> À FAIRE:
1) Les affirmations suivantes concordent-elles avec le texte sur Kenzaburo Ôé ? Répondez à chacune par oui ou par non, en citant mot pour mot les mots du texte qui tranchent. (a) L'avion américain s'écrase dans les bois pendant la saison des pluies. (b) Le prisonnier est enfermé dans une grange. (c) Kenzaburo Ôé reçoit le prix Nobel en 1985.
2) Recopiez à l'identique tout le passage du texte sur Kenzaburo Ôé, depuis « Kenzaburo Ôé est » jusqu'à « Nobel en 1994. ».
3) Poursuivez le texte consacré à Kenzaburo Ôé et à Gibier d'élevage à partir de sa dernière phrase.

> TEXTE D'EXERCICE:

===

Kenzaburo Ôé : Gibier d'élevage




Kenzaburo Ôé est né en 1935, dans l'île japonaise de Shikozu. Il a suivi des études de littérature et française et a fait une thèse sur Sartre. Il est vite reconnu dans les années 1950 comme l'un des plus grands écrivains japonais. Il reçoit le prix Akutagawa, l'équivalent du Goncourt français, pour pour ce livre Gibier d'élevage en 1958. Dans un livre déchirant Une affaire personnelle il parle de la naissance de son fils, handicapé, qui bouleverse sa vie. Il écrit Le Jeu du siècle sur le Japon entre 1860 et 1960... Il reçoit le prix Nobel en 1994.

Autres livres de Kenzaburo Öé:
Dites-nous comment survivre à la folie
Le faste des morts
Une existence tranquille.



 Le récit de Gibier d'élevage se déroule pendant la seconde guerre mondiale. Dans un village montagnard coupé du monde pendant la saison des pluies, un avion américain s'abat dans les bois. Les villageois capturent le seul survivant, un grand noir américain qui excite la curiosité de tous mais en particulier des enfants. Le prisonnier, en attendant d'être remis aux autorités, est enfermé dans une cave. Son abattement, sa passivité et son étrangeté le font considérer comme un animal d'élevage! Les enfants qui en ont d'abord un peur bleue finissent par faire de lui un compagnon de jeu. Oui, mais...

===

> EXTRAITS DE DONNÉES:

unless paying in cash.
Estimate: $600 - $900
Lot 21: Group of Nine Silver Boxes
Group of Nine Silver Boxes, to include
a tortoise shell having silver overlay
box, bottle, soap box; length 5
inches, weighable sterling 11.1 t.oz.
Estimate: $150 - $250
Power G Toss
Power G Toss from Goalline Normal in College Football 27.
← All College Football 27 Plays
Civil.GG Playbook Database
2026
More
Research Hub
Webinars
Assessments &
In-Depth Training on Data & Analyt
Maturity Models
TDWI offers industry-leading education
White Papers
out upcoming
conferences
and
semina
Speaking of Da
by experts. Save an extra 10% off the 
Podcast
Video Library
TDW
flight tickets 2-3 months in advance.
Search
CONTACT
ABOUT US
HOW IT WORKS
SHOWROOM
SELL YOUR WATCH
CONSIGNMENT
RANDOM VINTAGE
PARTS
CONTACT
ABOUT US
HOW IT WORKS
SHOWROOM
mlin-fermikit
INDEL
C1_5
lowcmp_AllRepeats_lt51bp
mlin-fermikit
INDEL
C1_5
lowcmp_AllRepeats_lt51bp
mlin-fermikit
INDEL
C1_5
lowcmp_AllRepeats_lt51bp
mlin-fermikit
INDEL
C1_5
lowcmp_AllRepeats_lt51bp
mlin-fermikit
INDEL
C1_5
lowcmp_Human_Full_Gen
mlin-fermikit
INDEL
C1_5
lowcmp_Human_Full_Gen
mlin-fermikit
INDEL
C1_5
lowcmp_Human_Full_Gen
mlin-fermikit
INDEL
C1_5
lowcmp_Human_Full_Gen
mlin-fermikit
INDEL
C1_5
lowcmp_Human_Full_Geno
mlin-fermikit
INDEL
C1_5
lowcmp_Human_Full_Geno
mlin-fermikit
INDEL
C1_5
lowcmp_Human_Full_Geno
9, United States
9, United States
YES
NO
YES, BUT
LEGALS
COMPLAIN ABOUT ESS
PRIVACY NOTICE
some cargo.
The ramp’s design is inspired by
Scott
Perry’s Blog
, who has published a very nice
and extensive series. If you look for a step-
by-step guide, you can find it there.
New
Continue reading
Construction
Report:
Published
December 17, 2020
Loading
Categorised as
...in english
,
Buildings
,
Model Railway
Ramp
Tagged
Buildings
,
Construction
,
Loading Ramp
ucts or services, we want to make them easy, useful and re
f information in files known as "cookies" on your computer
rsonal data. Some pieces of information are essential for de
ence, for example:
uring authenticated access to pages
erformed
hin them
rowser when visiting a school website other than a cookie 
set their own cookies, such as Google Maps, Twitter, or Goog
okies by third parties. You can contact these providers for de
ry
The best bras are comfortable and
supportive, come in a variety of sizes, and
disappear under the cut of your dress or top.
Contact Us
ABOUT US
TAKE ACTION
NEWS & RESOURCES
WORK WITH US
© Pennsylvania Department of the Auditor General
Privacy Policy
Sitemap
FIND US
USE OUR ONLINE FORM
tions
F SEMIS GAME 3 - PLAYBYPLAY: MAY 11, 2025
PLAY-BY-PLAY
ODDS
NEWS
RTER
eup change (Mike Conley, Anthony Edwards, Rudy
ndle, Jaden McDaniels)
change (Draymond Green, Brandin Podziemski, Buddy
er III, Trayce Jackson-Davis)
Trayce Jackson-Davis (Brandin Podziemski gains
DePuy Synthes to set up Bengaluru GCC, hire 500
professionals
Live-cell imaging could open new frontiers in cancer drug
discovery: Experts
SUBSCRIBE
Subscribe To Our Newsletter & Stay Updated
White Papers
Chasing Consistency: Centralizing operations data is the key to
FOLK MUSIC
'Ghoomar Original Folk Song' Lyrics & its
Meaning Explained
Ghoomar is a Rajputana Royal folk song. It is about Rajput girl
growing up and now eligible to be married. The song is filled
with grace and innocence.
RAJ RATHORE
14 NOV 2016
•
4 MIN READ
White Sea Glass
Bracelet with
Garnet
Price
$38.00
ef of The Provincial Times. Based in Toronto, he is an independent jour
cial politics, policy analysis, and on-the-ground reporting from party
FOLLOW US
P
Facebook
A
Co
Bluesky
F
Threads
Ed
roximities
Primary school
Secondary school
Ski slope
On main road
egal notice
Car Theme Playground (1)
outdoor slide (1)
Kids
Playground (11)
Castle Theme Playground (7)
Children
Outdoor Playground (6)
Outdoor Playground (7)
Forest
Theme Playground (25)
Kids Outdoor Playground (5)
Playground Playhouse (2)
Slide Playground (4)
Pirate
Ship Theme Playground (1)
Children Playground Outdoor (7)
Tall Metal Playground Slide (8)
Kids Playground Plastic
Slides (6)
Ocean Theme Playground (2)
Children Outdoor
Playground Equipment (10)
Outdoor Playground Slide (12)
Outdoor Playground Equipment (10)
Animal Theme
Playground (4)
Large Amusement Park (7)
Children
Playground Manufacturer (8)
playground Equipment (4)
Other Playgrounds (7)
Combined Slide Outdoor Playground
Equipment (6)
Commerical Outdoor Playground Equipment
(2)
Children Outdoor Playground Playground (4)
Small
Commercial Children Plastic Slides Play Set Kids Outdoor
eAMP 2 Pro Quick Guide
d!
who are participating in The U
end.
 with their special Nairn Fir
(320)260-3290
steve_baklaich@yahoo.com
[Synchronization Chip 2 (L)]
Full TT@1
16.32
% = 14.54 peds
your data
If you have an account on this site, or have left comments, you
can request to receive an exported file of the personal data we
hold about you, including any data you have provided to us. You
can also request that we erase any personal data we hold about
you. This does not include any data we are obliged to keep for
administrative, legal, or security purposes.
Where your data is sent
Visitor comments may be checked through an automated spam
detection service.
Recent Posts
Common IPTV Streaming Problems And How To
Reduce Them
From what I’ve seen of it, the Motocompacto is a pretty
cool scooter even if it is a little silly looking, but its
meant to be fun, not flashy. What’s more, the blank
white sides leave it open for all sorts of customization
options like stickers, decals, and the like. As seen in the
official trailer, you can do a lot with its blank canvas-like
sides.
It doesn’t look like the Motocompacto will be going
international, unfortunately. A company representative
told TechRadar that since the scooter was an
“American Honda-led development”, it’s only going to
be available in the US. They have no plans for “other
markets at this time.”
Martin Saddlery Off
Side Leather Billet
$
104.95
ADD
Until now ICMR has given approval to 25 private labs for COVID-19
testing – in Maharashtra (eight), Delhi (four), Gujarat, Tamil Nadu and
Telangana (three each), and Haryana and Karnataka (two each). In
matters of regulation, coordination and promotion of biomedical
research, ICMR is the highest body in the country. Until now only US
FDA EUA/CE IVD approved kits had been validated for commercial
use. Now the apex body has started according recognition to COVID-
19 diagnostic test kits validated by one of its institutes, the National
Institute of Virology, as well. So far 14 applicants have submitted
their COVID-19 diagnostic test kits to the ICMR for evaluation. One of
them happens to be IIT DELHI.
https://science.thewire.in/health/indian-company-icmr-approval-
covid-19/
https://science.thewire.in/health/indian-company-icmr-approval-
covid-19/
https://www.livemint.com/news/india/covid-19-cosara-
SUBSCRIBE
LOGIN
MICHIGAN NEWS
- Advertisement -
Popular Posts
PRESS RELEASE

===

> RÉPONSES AUX EXERCICES:
1)
(a) Oui : « Dans un village montagnard coupé du monde pendant la saison des pluies, un avion américain s'abat dans les bois. »
(b) Non : « Le prisonnier, en attendant d'être remis aux autorités, est enfermé dans une cave. »
(c) Non : « Il reçoit le prix Nobel en 1994. »

2)
Kenzaburo Ôé est né en 1935, dans l'île japonaise de Shikozu. Il a suivi des études de littérature et française et a fait une thèse sur Sartre. Il est vite reconnu dans les années 1950 comme l'un des plus grands écrivains japonais. Il reçoit le prix Akutagawa, l'équivalent du Goncourt français, pour pour ce livre Gibier d'élevage en 1958. Dans un livre déchirant Une affaire personnelle il parle de la naissance de son fils, handicapé, qui bouleverse sa vie. Il écrit Le Jeu du siècle sur le Japon entre 1860 et 1960... Il reçoit le prix Nobel en 1994.

3)
Le récit est raconté par un jeune garçon qui vit sa vie d'enfant, insouciante, jeux, bagarres, baignades, découverte sexuelle pour les plus grands, entouré de son petit frère cadet, de Bec-de-Lièvre, le meneur de la bande, et de toute la marmaille qui les suit et les admire. Nous sommes en guerre mais le village est si fermé sur lui-même que la guerre paraît être un fait irréel presque légendaire. Une abstraction. Pourtant la mort qui la symbolise est toujours présente dans le récit soufflant ses miasmes délétères sur le village, compagnon fidèle de tous, même des enfants. Ceux-ci jouent à "touiller" les morts dans la fosse commune béante pour récupérer des ossements afin de se confectionner des bijoux.

La description de ce peuple "de vieux défricheurs quelque peu primitifs" est un choc pour le lecteur. Ces gens vivent dans une pauvreté extrême. Ils n'ont aucun meuble chez eux, et couchent par terre sur des planches. Ils sont considérés comme des sauvages, sales, miséreux et sans manières, par les citadins lorsqu'ils se rendent à la ville soit pour aller à l'école soit pour faire quelques courses. Le fait d'être isolés de tout pendant la saison des pluies ne les dérange donc pas et est une aubaine pour les élèves qui ne peuvent plus aller à l'école.
Le choc des civilisations va être énorme entre cet américain, un espèce de colosse noir qui parle une langue totalement inconnue, et ces gens qui n'ont jamais dépassé les bornes de leur village sauf pour la ville toute proche et n'ont jamais vu la mer que de très loin comme un mince ruban miroitant.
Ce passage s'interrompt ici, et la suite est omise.